Court of Appeal sets out test for whether defendant has assets for a freezing order application and considers the impact of delay in applying
The judge at first instance refused to grant worldwide freezing orders in favour of the applicants (based in the UAE and Georgia) against the respondents (LLPs registered in England and Wales and owned by a Georgian national) in support of proceedings taking place overseas. Her decision was in part based on A v C  1 QB 956, which is authority for the proposition that a claimant will only be entitled to a freezing order if the defendant has assets which will be caught by the order; the Court will not make an order which is futile. She was not satisfied that there were substantial assets held by the respondents anywhere in the world. She also held that there had been considerable delay in bringing the application, and therefore the defendant would have had ample opportunity to dissipate assets during that time had he been so inclined, and so the risk of dissipation could not be proven. The Court of Appeal has now allowed an appeal from that decision and held as follows:
1. The test for showing that a respondent has assets which will be caught by the order was not merely that the defendant is wealthy and therefore must have assets somewhere. Instead, the correct test is that there are “grounds for belief” that the respondent has (or is likely to have) assets: “That is not an excessive burden but if an order is sought against numerous companies or LLPs and those companies and LLPs can show that there is no money in their accounts and the claimant cannot show that the account has been recently active, it may well be right to refuse relief” (paragraph 39).

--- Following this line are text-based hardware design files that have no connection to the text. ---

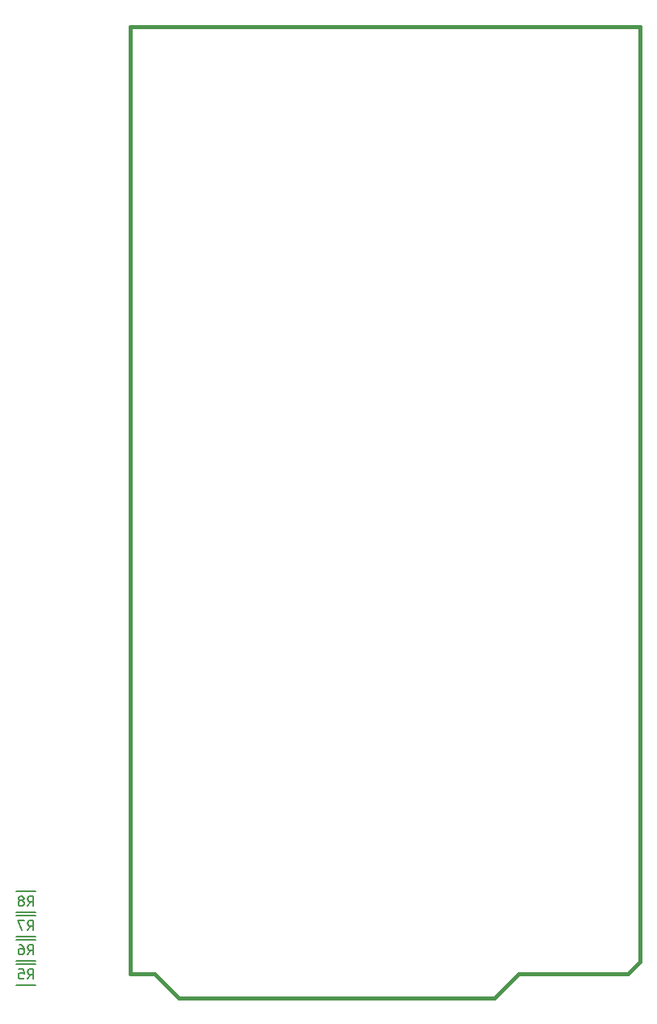
<source format=gbo>
G04 #@! TF.FileFunction,Legend,Bot*
%FSLAX46Y46*%
G04 Gerber Fmt 4.6, Leading zero omitted, Abs format (unit mm)*
G04 Created by KiCad (PCBNEW 4.0.1-stable) date Monday, February 22, 2016 'PMt' 07:07:20 PM*
%MOMM*%
G01*
G04 APERTURE LIST*
%ADD10C,0.100000*%
%ADD11C,0.381000*%
%ADD12C,0.150000*%
G04 APERTURE END LIST*
D10*
D11*
X172960000Y-135528000D02*
X172960000Y-36468000D01*
X226300000Y-134258000D02*
X226300000Y-36468000D01*
X213600000Y-135528000D02*
X225030000Y-135528000D01*
X225030000Y-135528000D02*
X226300000Y-134258000D01*
X172960000Y-36468000D02*
X226300000Y-36468000D01*
X213600000Y-135528000D02*
X211060000Y-138068000D01*
X211060000Y-138068000D02*
X178040000Y-138068000D01*
X178040000Y-138068000D02*
X175500000Y-135528000D01*
X175500000Y-135528000D02*
X172960000Y-135528000D01*
D12*
X161052000Y-136711000D02*
X163052000Y-136711000D01*
X163052000Y-134561000D02*
X161052000Y-134561000D01*
X161052000Y-134171000D02*
X163052000Y-134171000D01*
X163052000Y-132021000D02*
X161052000Y-132021000D01*
X161052000Y-131631000D02*
X163052000Y-131631000D01*
X163052000Y-129481000D02*
X161052000Y-129481000D01*
X161052000Y-129091000D02*
X163052000Y-129091000D01*
X163052000Y-126941000D02*
X161052000Y-126941000D01*
X162218666Y-136088381D02*
X162552000Y-135612190D01*
X162790095Y-136088381D02*
X162790095Y-135088381D01*
X162409142Y-135088381D01*
X162313904Y-135136000D01*
X162266285Y-135183619D01*
X162218666Y-135278857D01*
X162218666Y-135421714D01*
X162266285Y-135516952D01*
X162313904Y-135564571D01*
X162409142Y-135612190D01*
X162790095Y-135612190D01*
X161313904Y-135088381D02*
X161790095Y-135088381D01*
X161837714Y-135564571D01*
X161790095Y-135516952D01*
X161694857Y-135469333D01*
X161456761Y-135469333D01*
X161361523Y-135516952D01*
X161313904Y-135564571D01*
X161266285Y-135659810D01*
X161266285Y-135897905D01*
X161313904Y-135993143D01*
X161361523Y-136040762D01*
X161456761Y-136088381D01*
X161694857Y-136088381D01*
X161790095Y-136040762D01*
X161837714Y-135993143D01*
X162218666Y-133548381D02*
X162552000Y-133072190D01*
X162790095Y-133548381D02*
X162790095Y-132548381D01*
X162409142Y-132548381D01*
X162313904Y-132596000D01*
X162266285Y-132643619D01*
X162218666Y-132738857D01*
X162218666Y-132881714D01*
X162266285Y-132976952D01*
X162313904Y-133024571D01*
X162409142Y-133072190D01*
X162790095Y-133072190D01*
X161361523Y-132548381D02*
X161552000Y-132548381D01*
X161647238Y-132596000D01*
X161694857Y-132643619D01*
X161790095Y-132786476D01*
X161837714Y-132976952D01*
X161837714Y-133357905D01*
X161790095Y-133453143D01*
X161742476Y-133500762D01*
X161647238Y-133548381D01*
X161456761Y-133548381D01*
X161361523Y-133500762D01*
X161313904Y-133453143D01*
X161266285Y-133357905D01*
X161266285Y-133119810D01*
X161313904Y-133024571D01*
X161361523Y-132976952D01*
X161456761Y-132929333D01*
X161647238Y-132929333D01*
X161742476Y-132976952D01*
X161790095Y-133024571D01*
X161837714Y-133119810D01*
X162218666Y-131008381D02*
X162552000Y-130532190D01*
X162790095Y-131008381D02*
X162790095Y-130008381D01*
X162409142Y-130008381D01*
X162313904Y-130056000D01*
X162266285Y-130103619D01*
X162218666Y-130198857D01*
X162218666Y-130341714D01*
X162266285Y-130436952D01*
X162313904Y-130484571D01*
X162409142Y-130532190D01*
X162790095Y-130532190D01*
X161885333Y-130008381D02*
X161218666Y-130008381D01*
X161647238Y-131008381D01*
X162218666Y-128468381D02*
X162552000Y-127992190D01*
X162790095Y-128468381D02*
X162790095Y-127468381D01*
X162409142Y-127468381D01*
X162313904Y-127516000D01*
X162266285Y-127563619D01*
X162218666Y-127658857D01*
X162218666Y-127801714D01*
X162266285Y-127896952D01*
X162313904Y-127944571D01*
X162409142Y-127992190D01*
X162790095Y-127992190D01*
X161647238Y-127896952D02*
X161742476Y-127849333D01*
X161790095Y-127801714D01*
X161837714Y-127706476D01*
X161837714Y-127658857D01*
X161790095Y-127563619D01*
X161742476Y-127516000D01*
X161647238Y-127468381D01*
X161456761Y-127468381D01*
X161361523Y-127516000D01*
X161313904Y-127563619D01*
X161266285Y-127658857D01*
X161266285Y-127706476D01*
X161313904Y-127801714D01*
X161361523Y-127849333D01*
X161456761Y-127896952D01*
X161647238Y-127896952D01*
X161742476Y-127944571D01*
X161790095Y-127992190D01*
X161837714Y-128087429D01*
X161837714Y-128277905D01*
X161790095Y-128373143D01*
X161742476Y-128420762D01*
X161647238Y-128468381D01*
X161456761Y-128468381D01*
X161361523Y-128420762D01*
X161313904Y-128373143D01*
X161266285Y-128277905D01*
X161266285Y-128087429D01*
X161313904Y-127992190D01*
X161361523Y-127944571D01*
X161456761Y-127896952D01*
M02*

</source>
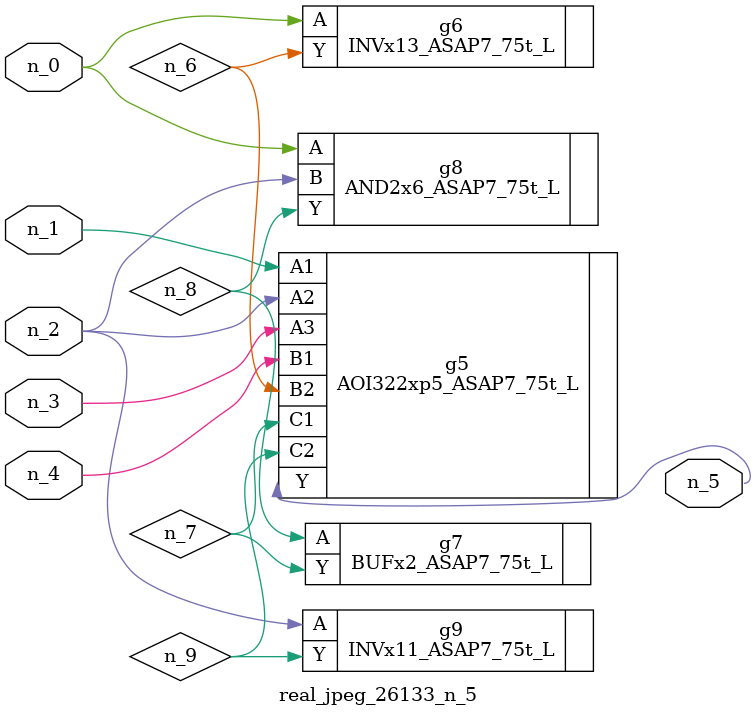
<source format=v>
module real_jpeg_26133_n_5 (n_4, n_0, n_1, n_2, n_3, n_5);

input n_4;
input n_0;
input n_1;
input n_2;
input n_3;

output n_5;

wire n_8;
wire n_6;
wire n_7;
wire n_9;

INVx13_ASAP7_75t_L g6 ( 
.A(n_0),
.Y(n_6)
);

AND2x6_ASAP7_75t_L g8 ( 
.A(n_0),
.B(n_2),
.Y(n_8)
);

AOI322xp5_ASAP7_75t_L g5 ( 
.A1(n_1),
.A2(n_2),
.A3(n_3),
.B1(n_4),
.B2(n_6),
.C1(n_7),
.C2(n_9),
.Y(n_5)
);

INVx11_ASAP7_75t_L g9 ( 
.A(n_2),
.Y(n_9)
);

BUFx2_ASAP7_75t_L g7 ( 
.A(n_8),
.Y(n_7)
);


endmodule
</source>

2. Whilst a failure to obey court orders might invite adverse inferences to be drawn, “it does not follow that compliance with a court order will negative a risk of dissipation if that risk has already been found to exist” (paragraph 54). On the issue of delay, the Court of Appeal found that the delay in making the application had not been as long as the judge had found (it was in fact only about a month). That was far shorter than the delay of several years in the case of Anglo-Financial SA v Goldberg  EWHC 3192, on which the judge had relied to find that delay had negatived the risk of dissipation. The Court of Appeal noted that delay usually gives rise to two arguments:
(a) An applicant does not genuinely believe there is any risk of dissipation. The Court of Appeal said that that argument is open to the objection that it is the fact of the risk that matters, not whether the claimant believes in it; and
(b) A defendant who is prone to dissipate will have already done so by the time the court is asked to intervene. The Court of Appeal commented that this “argument assumes that a defendant is already of dubious probity and it is a curious principle that would allow such a defendant to rely on his own dubious probity to avoid an order being made against him” (paragraph 55).
The Court of Appeal found no reason on the facts to counter the finding of a risk of dissipation because of delay.
Prior case law has tended to take delay into account as a factor (depending on all the circumstances of the case), but usually for the reasons cited above which the Court of Appeal appears to have generally discounted. However, the Court of Appeal did not go so far as to hold that Anglo-Financial SA v Goldberg was wrongly decided: instead, it appears to have distinguished this case on the basis of the length of the delay.